There’s nothing better than popping into your own cellar. Bringing out the perfect bottle for a festive occasion. Sharing a little something special with those guests from out of town, or enjoying a sticky aged something-or-other at the end of a long dinner party.
If you’re really serious about this, you’ll need to be doing a little planning, but it’s well worth the effort. By buying wine young, you’ll be enjoying it at a fraction of the cost it would usually reach as a mature vintage. Be warned – wine collecting can quickly become an obsession!
Start with what you enjoy, although if you’re looking to build your collection over a few years, it’s important to also consider what will age well. Think about your range, and what you want the wine for. Is it for everyday enjoyment, or to bring out when you’re celebrating? Matching with food, or experimenting with the aging process?

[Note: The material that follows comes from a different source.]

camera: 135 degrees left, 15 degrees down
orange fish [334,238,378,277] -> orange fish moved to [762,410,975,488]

Many wines today are made to be enjoyed young, so follow a few simple guidelines to select your wines to cellar. Essential for longevity are fruit, acidity, and in red wine, tannin.
Usually these include:
Reds: Pinot Noir, Merlot, Syrah
Whites: Riesling, Oak aged Sauvignon Blanc and Chardonnay.

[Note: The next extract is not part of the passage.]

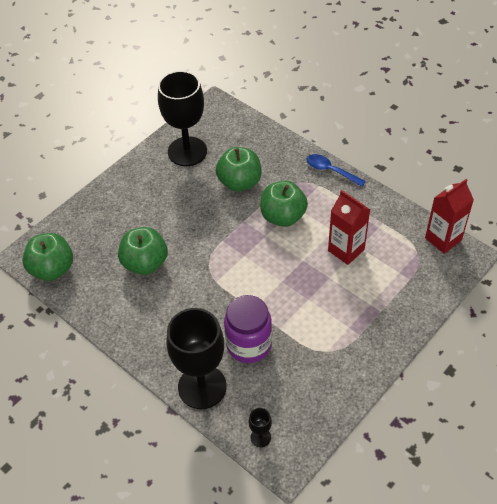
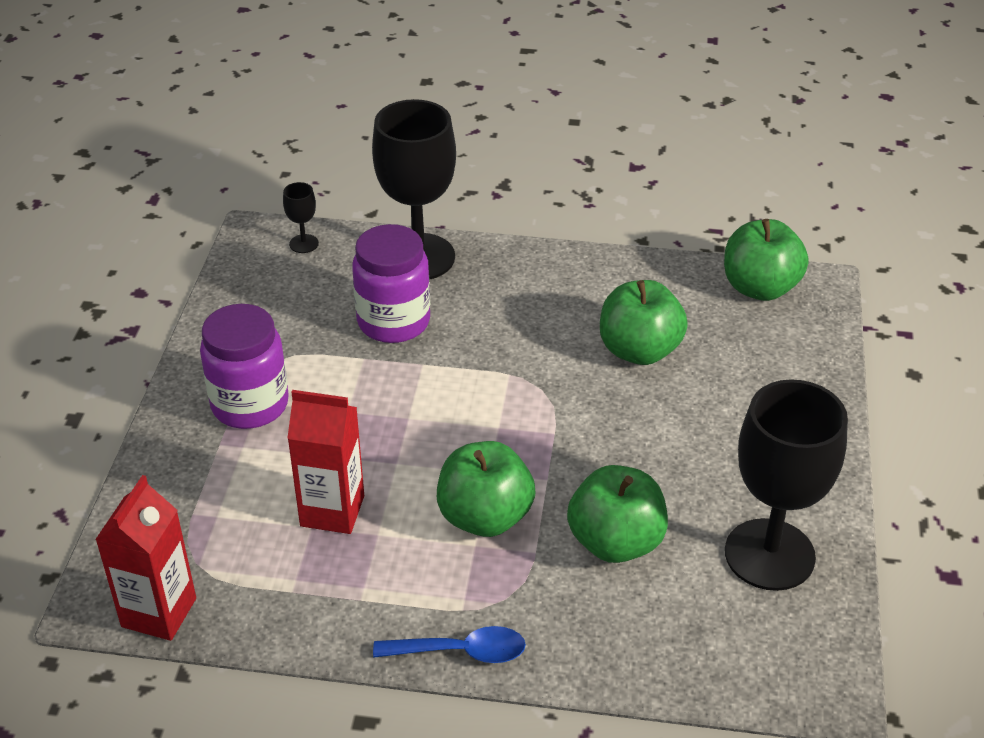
camera: 145 degrees right, 10 degrees down
none -> purple jar [200,304,289,429]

Whatever you select, it’s worthwhile buying at least a couple of bottles of your chosen wine. As it ages, you’ll have enough to open one every year or so to keep track of how it is maturing.

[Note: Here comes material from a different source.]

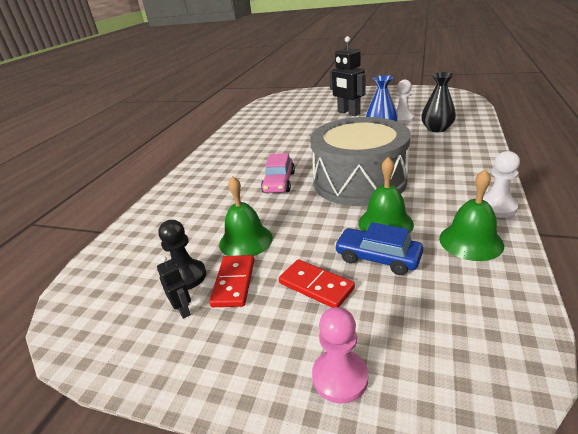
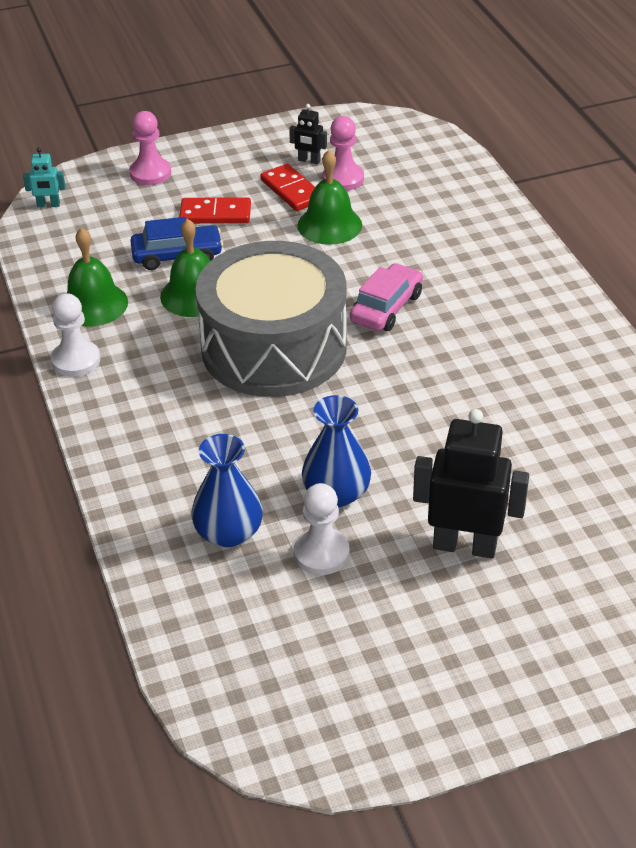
camera: 140 degrees right, 10 degrees up
black pawn [158,220,206,290] -> pink pawn [323,116,364,191]
pink car [261,153,295,193] -> pink car turned 60 degrees clockwise [350,263,423,331]
black vase [421,72,456,132] -> blue vase [191,434,263,547]
none -> turquoise robot [23,147,65,208]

Once you’ve chosen your wines, it pays to extend your newfound obsession to your record keeping. You may think now that you’ll recall exactly where, when and for how much you bought that unique vintage, but in ten years’ time memories may have dulled somewhat.
While technology has all the answers these days with plenty of apps available, handwritten neck labels add an old school, sophisticated touch, and help you to keep a handle on what is ready for drinking when. If you’re buying from the winery cellar door, or a reputable supplier, take some advice on recommended cellaring times and note it in your records. Tasting notes for our wines are available in the Our Wine section of our website, select the wine you'd like to know more about, and download tasting notes for each past and current vintage.
Patience pays off, with many wines improving substantially with age – but remember – better to drink a wine slightly too young than slightly too old. Cellaring wines comes with its little disappointments when a much-anticipated bottle has turned, but no fear – you have a cellar full of other bottles from which to select a graceful replacement.